Does someone in this world have a working code with background fetch?

3 weeks in a row I can not get the background fetch to work on my testing iPhone (iOS10)


I tried everything and already despaired. My application has lost functionality. And I can not fix it.

This works when testing in hcode. Then it works several times the first day. And from the next day - silence! All I need is to check the data on the network every three hours and issue a warning when checking.


In iOS 7 it worked perfectly! As soon as I change the test iPhone for iOS10 - it stopped working at all! I tried everything I found on the Internet - but nothing works for more than one day !!!



Why does Apple do this? Why should programmers spend weeks and seek a solution to a problem that was not there before? Can someone answer?

Replies

All I need is to check the data on the network every three hours and issue a warning when checking.

This isn’t really the intended use case for background fetch. The idea behind background fetch is that the system learns when the user is using the app and, if the user is regularly using it at specific times, the system sends the app a background fetch event before that time so that it can refresh.

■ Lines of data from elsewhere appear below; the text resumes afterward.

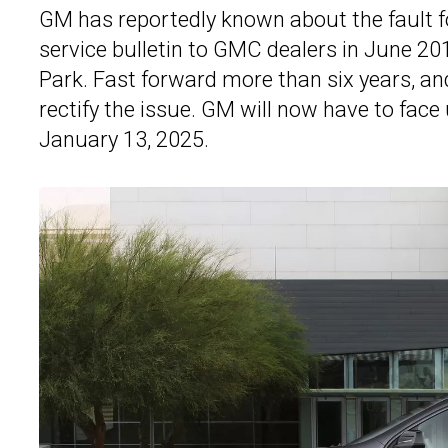
GM has reportedly known about the fault for
service bulletin to GMC dealers in June 20
Park. Fast forward more than six years, an
rectify the issue. GM will now have to face 
January 13, 2025.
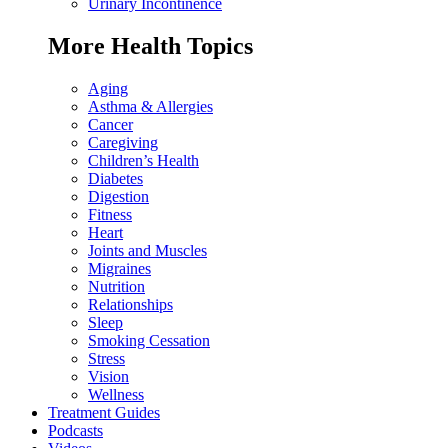
Urinary Incontinence
More Health Topics
Aging
Asthma & Allergies
Cancer
Caregiving
Children’s Health
Diabetes
Digestion
Fitness
Heart
Joints and Muscles
Migraines
Nutrition
Relationships
Sleep
Smoking Cessation
Stress
Vision
Wellness
Treatment Guides
Podcasts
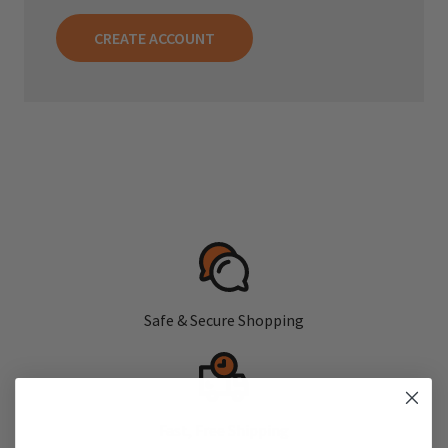
CREATE ACCOUNT
Safe & Secure Shopping
Fast, Free Shipping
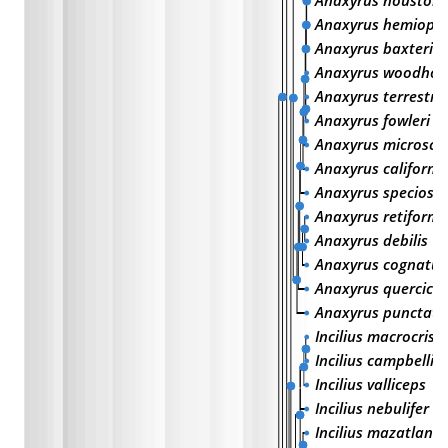
Anaxyrus houstone
Anaxyrus hemioph
Anaxyrus baxteri
Anaxyrus woodhou
Anaxyrus terrestris
Anaxyrus fowleri
Anaxyrus microsca
Anaxyrus californi
Anaxyrus speciosu
Anaxyrus retiformi
Anaxyrus debilis
Anaxyrus cognatus
Anaxyrus quercicu
Anaxyrus punctatu
Incilius macrocrist
Incilius campbelli
Incilius valliceps
Incilius nebulifer
Incilius mazatlanen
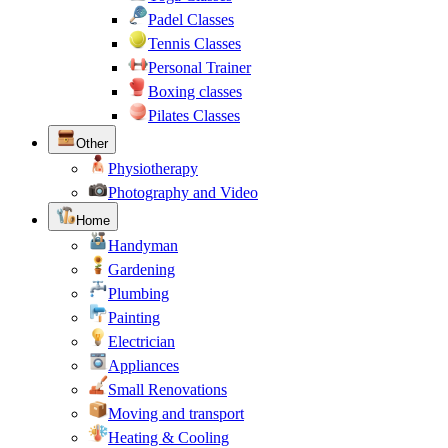
Padel Classes
Tennis Classes
Personal Trainer
Boxing classes
Pilates Classes
Other
Physiotherapy
Photography and Video
Home
Handyman
Gardening
Plumbing
Painting
Electrician
Appliances
Small Renovations
Moving and transport
Heating & Cooling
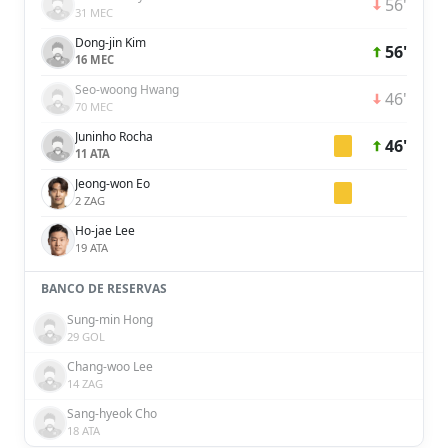
56'
31 MEC
Dong-jin Kim
56'
16 MEC
Seo-woong Hwang
46'
70 MEC
Juninho Rocha
46'
11 ATA
Jeong-won Eo
2 ZAG
Ho-jae Lee
19 ATA
BANCO DE RESERVAS
Sung-min Hong
29 GOL
Chang-woo Lee
14 ZAG
Sang-hyeok Cho
18 ATA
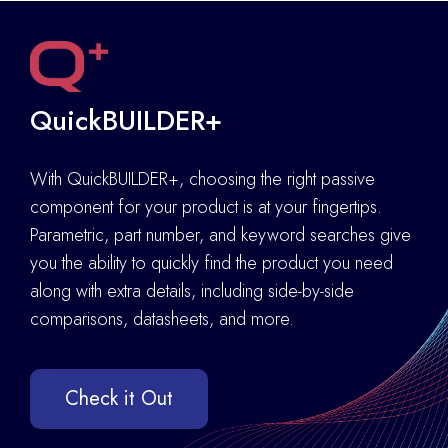
QuickBUILDER+
With QuickBUILDER+, choosing the right passive
component for your product is at your fingertips.
Parametric, part number, and keyword searches give
you the ability to quickly find the product you need
along with extra details
,
including side-by-side
comparisons, datasheets, and more.
Check it Out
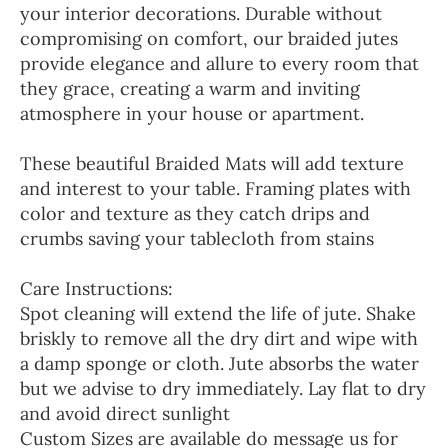
your interior decorations. Durable without
compromising on comfort, our braided jutes
provide elegance and allure to every room that
they grace, creating a warm and inviting
atmosphere in your house or apartment.
These beautiful Braided Mats will add texture
and interest to your table. Framing plates with
color and texture as they catch drips and
crumbs saving your tablecloth from stains
Care Instructions:
Spot cleaning will extend the life of jute. Shake
briskly to remove all the dry dirt and wipe with
a damp sponge or cloth. Jute absorbs the water
but we advise to dry immediately. Lay flat to dry
and avoid direct sunlight
Custom Sizes are available do message us for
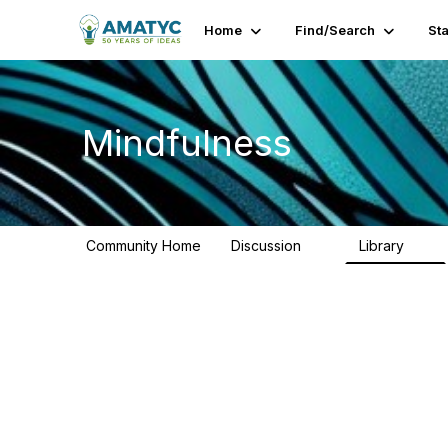
Home
Find/Search
St
Mindfulness
Community Home
Discussion
Library
11
8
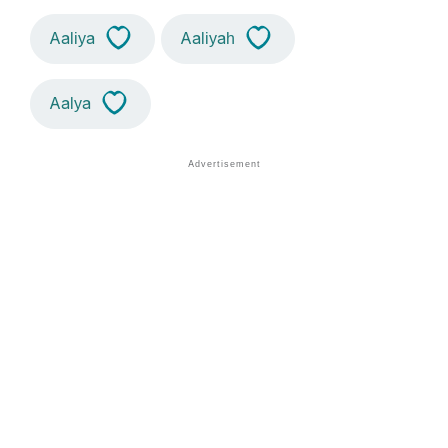
Aaliya
Aaliyah
Aalya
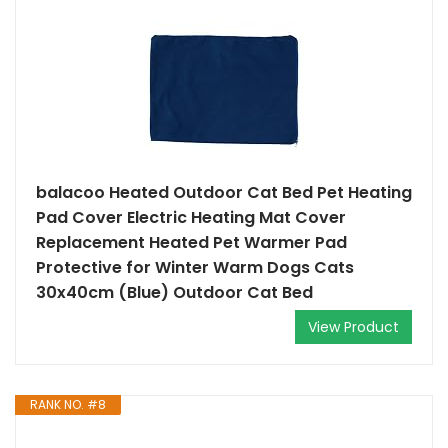
balacoo Heated Outdoor Cat Bed Pet Heating
Pad Cover Electric Heating Mat Cover
Replacement Heated Pet Warmer Pad
Protective for Winter Warm Dogs Cats
30x40cm (Blue) Outdoor Cat Bed
View Product
RANK NO. #8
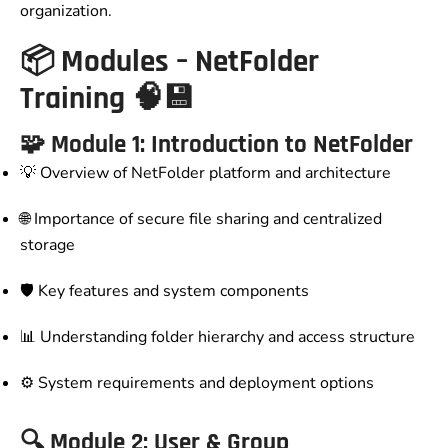
organization.
📦
Modules – NetFolder
Training
🧠💾
🧩 Module 1: Introduction to NetFolder
💡 Overview of NetFolder platform and architecture
🌐 Importance of secure file sharing and centralized
storage
🛡️ Key features and system components
📊 Understanding folder hierarchy and access structure
⚙️ System requirements and deployment options
🔍 Module 2: User & Group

For example:

  • The user might run a social media app regularly throughout the day, so the system would send that app regular background fetch events.

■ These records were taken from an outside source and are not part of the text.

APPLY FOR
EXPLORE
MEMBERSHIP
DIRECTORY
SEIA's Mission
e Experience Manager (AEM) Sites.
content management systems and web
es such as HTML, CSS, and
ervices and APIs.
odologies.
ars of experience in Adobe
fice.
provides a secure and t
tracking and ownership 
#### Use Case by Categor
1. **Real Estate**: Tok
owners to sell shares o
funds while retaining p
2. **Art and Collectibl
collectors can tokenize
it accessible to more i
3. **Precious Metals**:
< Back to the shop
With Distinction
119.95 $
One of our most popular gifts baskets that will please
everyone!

  • The user might run their news app at breakfast time, so the system would send that app a background fetch event early in the morning.

  • The user might have a second news app on their device but never run it, in which case that app would never get any background fetch events.

Background fetch does not guarantee regular background fetch events. Indeed, there is no mechanism on iOS that guarantees regular execution in the background.

Once your app has checked the data on the network, what does it do with that data? It sounds like this might be a perfect candidate for push notifications, that is, you offload the ‘poll the network’ work to your server and which then sends a push notification if something relevant crops up. That notification can either address the user or the app (a so-called silent push), although be aware that silent pushes have their own set of budgetary constraints.